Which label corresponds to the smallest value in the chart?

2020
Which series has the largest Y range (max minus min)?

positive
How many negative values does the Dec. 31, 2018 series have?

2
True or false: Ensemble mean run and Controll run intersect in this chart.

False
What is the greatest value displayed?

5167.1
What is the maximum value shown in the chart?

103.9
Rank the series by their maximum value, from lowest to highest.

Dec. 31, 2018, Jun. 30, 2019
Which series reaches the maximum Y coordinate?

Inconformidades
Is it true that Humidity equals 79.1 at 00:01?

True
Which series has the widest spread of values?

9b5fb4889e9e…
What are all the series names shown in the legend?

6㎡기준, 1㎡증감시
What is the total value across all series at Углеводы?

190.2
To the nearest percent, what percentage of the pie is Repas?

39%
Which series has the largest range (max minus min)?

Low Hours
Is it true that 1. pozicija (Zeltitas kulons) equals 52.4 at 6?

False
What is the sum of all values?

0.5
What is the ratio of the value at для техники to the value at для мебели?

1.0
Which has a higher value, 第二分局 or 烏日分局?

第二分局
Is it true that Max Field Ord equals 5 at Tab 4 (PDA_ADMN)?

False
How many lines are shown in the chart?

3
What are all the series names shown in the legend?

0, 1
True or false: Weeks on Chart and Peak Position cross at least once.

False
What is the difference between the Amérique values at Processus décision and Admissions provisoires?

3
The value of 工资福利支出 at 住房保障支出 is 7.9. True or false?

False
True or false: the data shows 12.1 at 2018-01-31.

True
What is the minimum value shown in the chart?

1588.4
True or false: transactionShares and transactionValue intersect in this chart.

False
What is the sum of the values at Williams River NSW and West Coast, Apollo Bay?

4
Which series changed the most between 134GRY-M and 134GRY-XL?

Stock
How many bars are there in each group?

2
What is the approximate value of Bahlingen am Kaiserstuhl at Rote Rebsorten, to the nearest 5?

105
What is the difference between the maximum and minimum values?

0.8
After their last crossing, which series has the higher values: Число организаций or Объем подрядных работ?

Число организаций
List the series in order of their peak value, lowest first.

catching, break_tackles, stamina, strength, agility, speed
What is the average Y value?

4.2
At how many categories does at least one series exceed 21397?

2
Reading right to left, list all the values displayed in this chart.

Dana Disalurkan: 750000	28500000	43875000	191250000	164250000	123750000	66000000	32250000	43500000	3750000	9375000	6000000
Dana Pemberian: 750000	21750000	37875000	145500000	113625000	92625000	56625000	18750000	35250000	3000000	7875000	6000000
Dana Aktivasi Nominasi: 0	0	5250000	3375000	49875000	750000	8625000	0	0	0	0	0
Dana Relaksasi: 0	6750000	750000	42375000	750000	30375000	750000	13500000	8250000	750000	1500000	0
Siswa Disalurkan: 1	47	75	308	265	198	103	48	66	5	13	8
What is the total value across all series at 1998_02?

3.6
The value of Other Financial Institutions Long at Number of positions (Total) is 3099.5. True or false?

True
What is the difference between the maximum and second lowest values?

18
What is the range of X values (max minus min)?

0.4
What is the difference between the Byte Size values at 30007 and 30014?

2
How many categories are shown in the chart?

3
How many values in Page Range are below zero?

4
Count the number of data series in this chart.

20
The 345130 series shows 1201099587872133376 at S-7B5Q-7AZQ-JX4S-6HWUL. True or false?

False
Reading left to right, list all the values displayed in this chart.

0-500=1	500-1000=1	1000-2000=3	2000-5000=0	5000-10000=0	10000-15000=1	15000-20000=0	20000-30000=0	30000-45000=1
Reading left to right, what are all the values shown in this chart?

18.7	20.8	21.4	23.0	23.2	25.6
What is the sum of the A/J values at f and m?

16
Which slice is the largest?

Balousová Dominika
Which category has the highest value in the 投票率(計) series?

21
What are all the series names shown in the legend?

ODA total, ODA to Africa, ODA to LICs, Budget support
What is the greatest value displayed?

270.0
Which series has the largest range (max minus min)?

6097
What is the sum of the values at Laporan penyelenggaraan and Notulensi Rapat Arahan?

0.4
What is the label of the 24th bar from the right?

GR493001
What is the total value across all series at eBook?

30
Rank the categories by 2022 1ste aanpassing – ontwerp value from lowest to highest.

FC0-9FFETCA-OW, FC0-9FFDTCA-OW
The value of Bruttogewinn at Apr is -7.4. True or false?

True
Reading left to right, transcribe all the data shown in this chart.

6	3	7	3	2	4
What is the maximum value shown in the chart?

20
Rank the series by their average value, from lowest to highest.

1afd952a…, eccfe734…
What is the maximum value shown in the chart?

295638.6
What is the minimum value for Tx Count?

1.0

Goal of the exercise:
List every line of the material that contains the word "minus", copying each line in full.

Response to the task:
Which series has the largest Y range (max minus min)?
Which series has the largest range (max minus min)?
What is the range of X values (max minus min)?
Which series has the largest range (max minus min)?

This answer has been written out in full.